__JOB A__
From the listing, output everything from the line containing "economy. Safety is measured by violent crime" down to the line containing "What is the" as a JSON list of strings, one string per line, with blank lines omitted.

__TEXT EXCERPT__
____

I don't expect perfection but would like something better than what i have been getting.

You can get much better than that. Ignore people who say that you can't get good accuracy out of a .22lr, they simply do not know what they are talking about.

First, get rid of the Tasco, Tasco is another word for Junk. If money is an issue, the best scope for under $150 is the Center Point 4-16x40 (79.98 @Walmart). If you wish to sink more money into a scope, feel free, but there is definitely a point of diminishing returns with .22 scopes. The Center Point will do you justice. Works very nicely on .17's & .22WMR's as well.

Second, even if everything fit back together properly...you need to glass bed the rifle. The purpose of bedding the action is to get a better fit than possible with a wood chisel. The goal is to bed the action in such a way that there is no stress or twisting when the screws are tightened.

____

__EXCERPTED RECORDS__
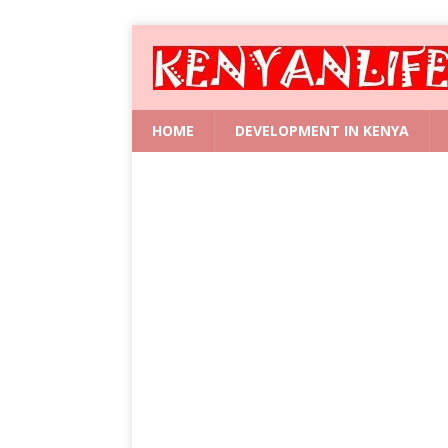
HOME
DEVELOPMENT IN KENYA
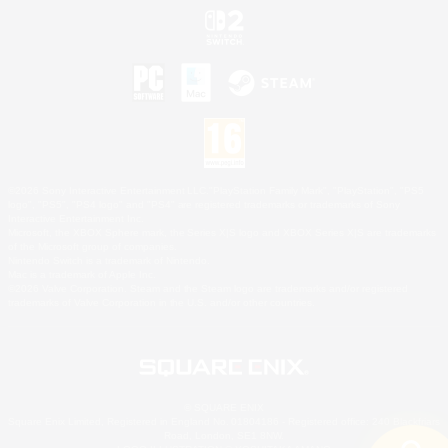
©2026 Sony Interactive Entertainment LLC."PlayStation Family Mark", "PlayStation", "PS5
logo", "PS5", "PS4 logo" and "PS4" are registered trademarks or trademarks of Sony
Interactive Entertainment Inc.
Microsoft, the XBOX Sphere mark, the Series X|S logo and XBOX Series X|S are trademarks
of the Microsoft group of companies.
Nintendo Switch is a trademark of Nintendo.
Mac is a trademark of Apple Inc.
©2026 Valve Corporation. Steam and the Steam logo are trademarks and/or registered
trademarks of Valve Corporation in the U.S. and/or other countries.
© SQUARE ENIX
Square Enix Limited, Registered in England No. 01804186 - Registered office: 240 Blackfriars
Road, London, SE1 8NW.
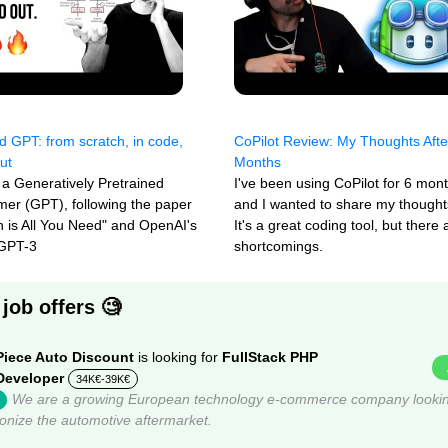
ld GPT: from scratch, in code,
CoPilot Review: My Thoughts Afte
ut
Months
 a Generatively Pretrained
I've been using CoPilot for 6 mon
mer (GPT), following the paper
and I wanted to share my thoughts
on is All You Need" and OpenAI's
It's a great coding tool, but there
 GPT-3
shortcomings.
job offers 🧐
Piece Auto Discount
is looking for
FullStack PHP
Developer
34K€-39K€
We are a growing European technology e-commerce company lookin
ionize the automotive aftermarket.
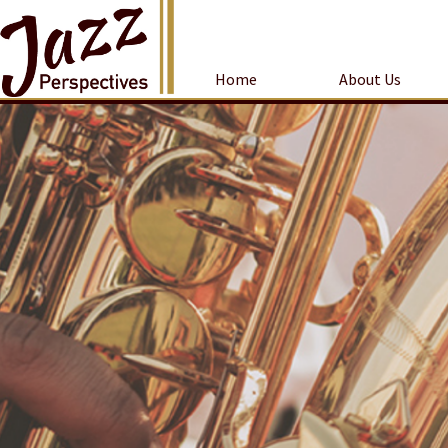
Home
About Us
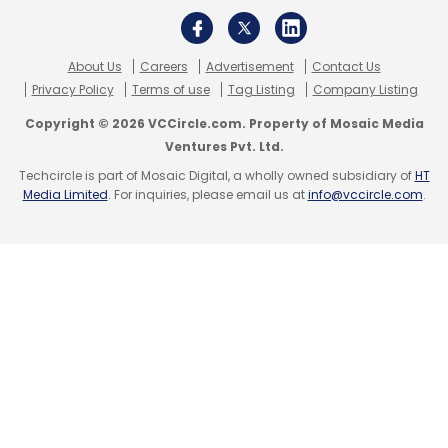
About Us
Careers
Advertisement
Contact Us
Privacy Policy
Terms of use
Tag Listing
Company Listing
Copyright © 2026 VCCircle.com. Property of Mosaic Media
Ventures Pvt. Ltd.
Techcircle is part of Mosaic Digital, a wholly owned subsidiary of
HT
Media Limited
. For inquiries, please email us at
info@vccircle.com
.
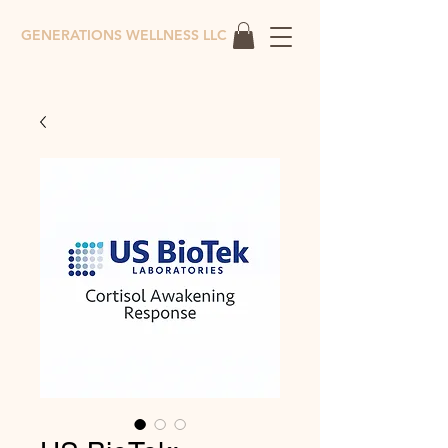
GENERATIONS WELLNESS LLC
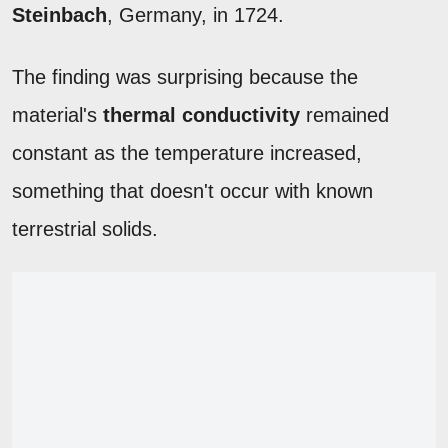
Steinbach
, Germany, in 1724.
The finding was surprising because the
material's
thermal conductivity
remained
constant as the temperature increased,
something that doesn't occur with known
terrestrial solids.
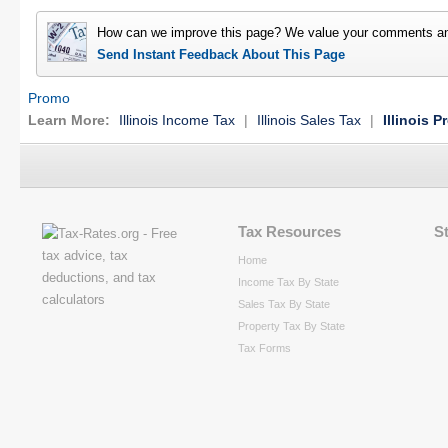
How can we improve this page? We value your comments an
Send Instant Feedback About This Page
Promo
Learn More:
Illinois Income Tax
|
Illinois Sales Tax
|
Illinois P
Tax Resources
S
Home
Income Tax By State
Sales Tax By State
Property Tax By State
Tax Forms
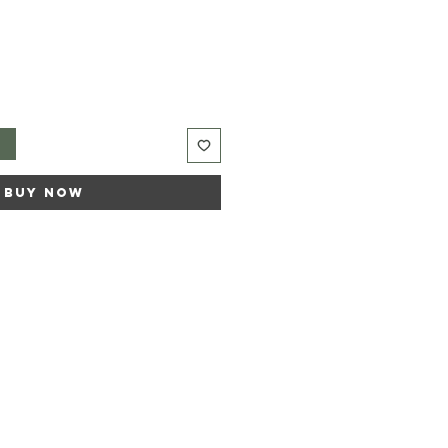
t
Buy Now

____

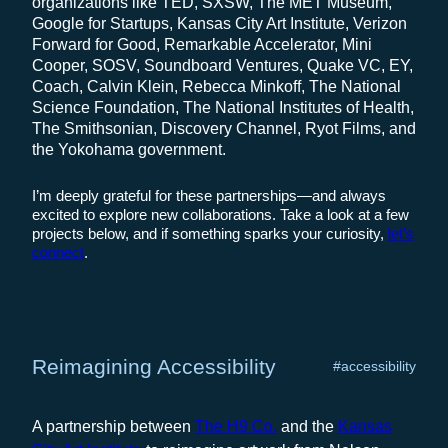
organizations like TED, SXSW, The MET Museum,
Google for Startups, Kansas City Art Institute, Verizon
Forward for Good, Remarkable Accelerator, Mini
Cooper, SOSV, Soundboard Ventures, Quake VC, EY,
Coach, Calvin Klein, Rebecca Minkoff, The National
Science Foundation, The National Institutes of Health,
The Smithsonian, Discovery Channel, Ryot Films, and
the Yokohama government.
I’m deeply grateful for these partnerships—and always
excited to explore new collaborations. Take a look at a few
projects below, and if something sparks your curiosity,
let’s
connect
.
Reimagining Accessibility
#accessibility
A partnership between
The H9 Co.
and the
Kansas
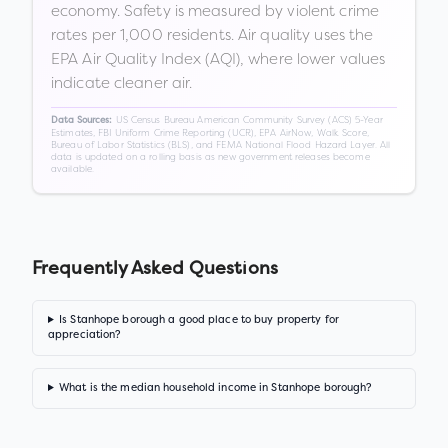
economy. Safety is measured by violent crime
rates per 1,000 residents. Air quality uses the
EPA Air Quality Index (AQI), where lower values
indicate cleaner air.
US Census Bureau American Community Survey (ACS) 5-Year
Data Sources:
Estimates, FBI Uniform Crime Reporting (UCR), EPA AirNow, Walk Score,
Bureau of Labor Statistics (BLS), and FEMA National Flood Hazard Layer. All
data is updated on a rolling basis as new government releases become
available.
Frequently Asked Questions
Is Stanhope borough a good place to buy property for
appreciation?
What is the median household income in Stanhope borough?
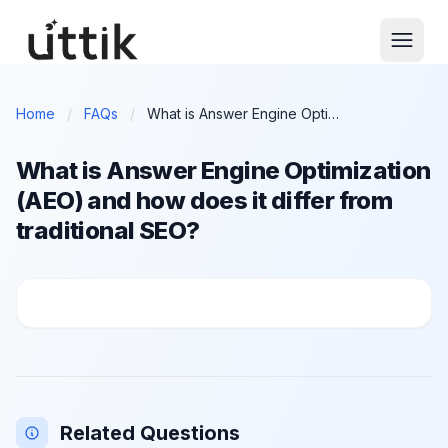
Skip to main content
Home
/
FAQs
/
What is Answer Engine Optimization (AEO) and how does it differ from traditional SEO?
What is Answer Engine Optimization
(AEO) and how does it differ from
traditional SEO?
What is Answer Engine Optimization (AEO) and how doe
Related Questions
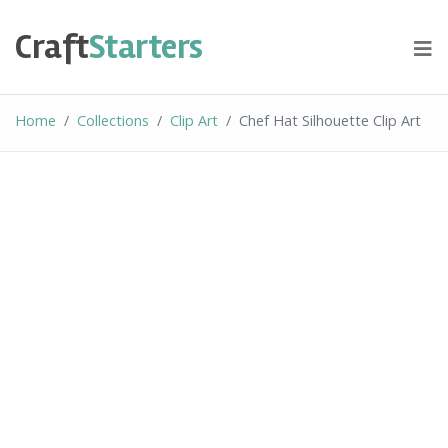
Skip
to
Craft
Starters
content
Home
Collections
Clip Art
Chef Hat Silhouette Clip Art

____

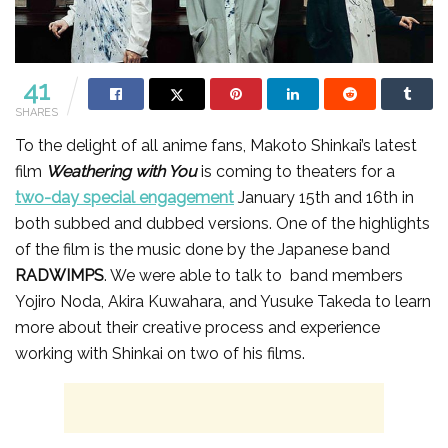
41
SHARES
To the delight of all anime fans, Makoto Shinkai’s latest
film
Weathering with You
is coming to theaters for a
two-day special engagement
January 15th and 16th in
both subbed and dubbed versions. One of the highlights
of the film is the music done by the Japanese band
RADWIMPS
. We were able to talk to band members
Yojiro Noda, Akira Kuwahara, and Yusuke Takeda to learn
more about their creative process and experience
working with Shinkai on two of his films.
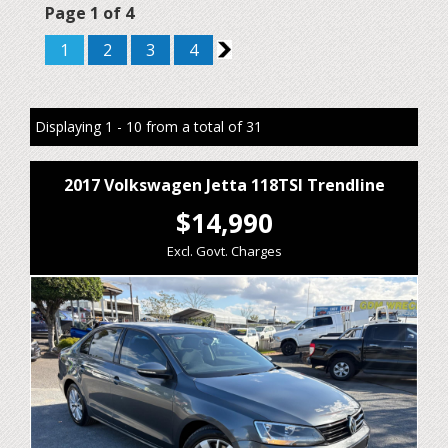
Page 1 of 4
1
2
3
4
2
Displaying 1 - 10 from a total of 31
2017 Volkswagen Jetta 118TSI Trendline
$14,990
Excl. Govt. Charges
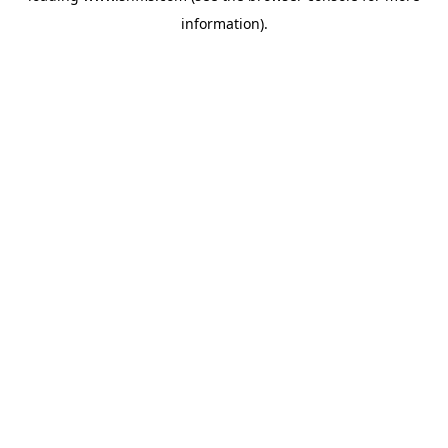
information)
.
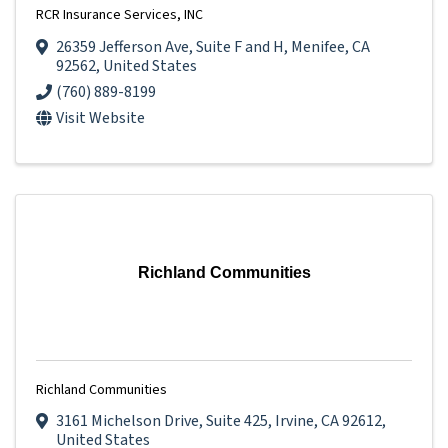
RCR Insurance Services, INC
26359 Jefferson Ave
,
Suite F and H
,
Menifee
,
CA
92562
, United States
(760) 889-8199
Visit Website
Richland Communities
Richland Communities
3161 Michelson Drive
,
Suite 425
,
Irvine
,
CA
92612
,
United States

____

__JOB B__
According to the .22 rifle text, what does the Center Point 4-16x40 scope cost at Walmart?

__EXERCISE OUTPUT A__
[
  "economy. Safety is measured by violent crime",
  "rates per 1,000 residents. Air quality uses the",
  "EPA Air Quality Index (AQI), where lower values",
  "indicate cleaner air.",
  "US Census Bureau American Community Survey (ACS) 5-Year",
  "Data Sources:",
  "Estimates, FBI Uniform Crime Reporting (UCR), EPA AirNow, Walk Score,",
  "Bureau of Labor Statistics (BLS), and FEMA National Flood Hazard Layer. All",
  "data is updated on a rolling basis as new government releases become",
  "available.",
  "Frequently Asked Questions",
  "Is Stanhope borough a good place to buy property for",
  "appreciation?",
  "What is the median household income in Stanhope borough?"
]

__EXERCISE OUTPUT B__
$79.98